Countryside and Rights of Way Act 2000
2000 CHAPTER 37
Introduction
Part I: Access to the Countryside
Commentary on sections
Sections 12 to 14: Rights and liabilities of owners and occupiers
28.Section 12 provides that the right of access does not increase the liability of a person interested in the land in respect of the state of the land or things done on it. It also provides that persons interested in the land will not be liable for the breach of any covenant restricting the use of the land, and that the statutory right takes precedence over the covenant. Under subsections (3) and (4), use of any path or area of land in exercise of the right of access cannot support a claim for the existence of a right of way or of a town or village green.
29.Section 13 amends the Occupiers’ Liability Act 1957 so as to reduce the liability of occupiers of land owed to those exercising the right of access to the same level which would be owed to trespassers, but further provides (by amending the Occupiers’ Liability Act 1984) that, at any time when the right is exercisable, occupiers of access land will owe no liability to those exercising the right of access, nor to trespassers, in respect of risks arising from: natural features of the landscape; any river, stream, ditch or pond; and the passage of any person across a wall, fence or gate (except by proper use of a gate or stile). “Natural features” are defined so as to include any plant, shrub or tree. Liability is not excluded in any of these circumstances if the risk arises from anything done intentionally or recklessly by the occupier. Subsection (3) provides that the courts, in determining whether any liability is owed to non-visitors on access land, must have regard to certain additional considerations.

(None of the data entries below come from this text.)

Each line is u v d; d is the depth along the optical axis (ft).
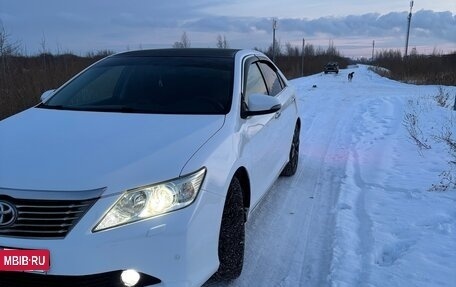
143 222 8.23
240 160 10.94
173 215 8.46
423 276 11.08
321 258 12.62
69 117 11.43
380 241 13.14
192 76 13.25
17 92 36.37
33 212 8.05
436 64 158.71
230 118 11.46
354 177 20.08
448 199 16.24
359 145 26.84
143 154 9.01
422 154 23.47
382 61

30.Section 14 introduces a new offence of displaying a notice containing false or misleading information on or near access land (or a way leading to it) likely to deter the exercise of the statutory right. The offence is similar to an existing offence relating to rights of way (section 57 of the National Parks and Access to the Countryside Act 1949). The offence would apply, for example, to notices forbidding access to access land, or purporting to indicate that access land is closed when it is not, and would attract a fine on conviction of up to level 1 on the standard scale (currently £200). The courts may order that an offender should remove the notice, and a further offence — attracting a penalty of level 3 (currently £1,000) on the standard scale — is committed if the offender does not comply with the order.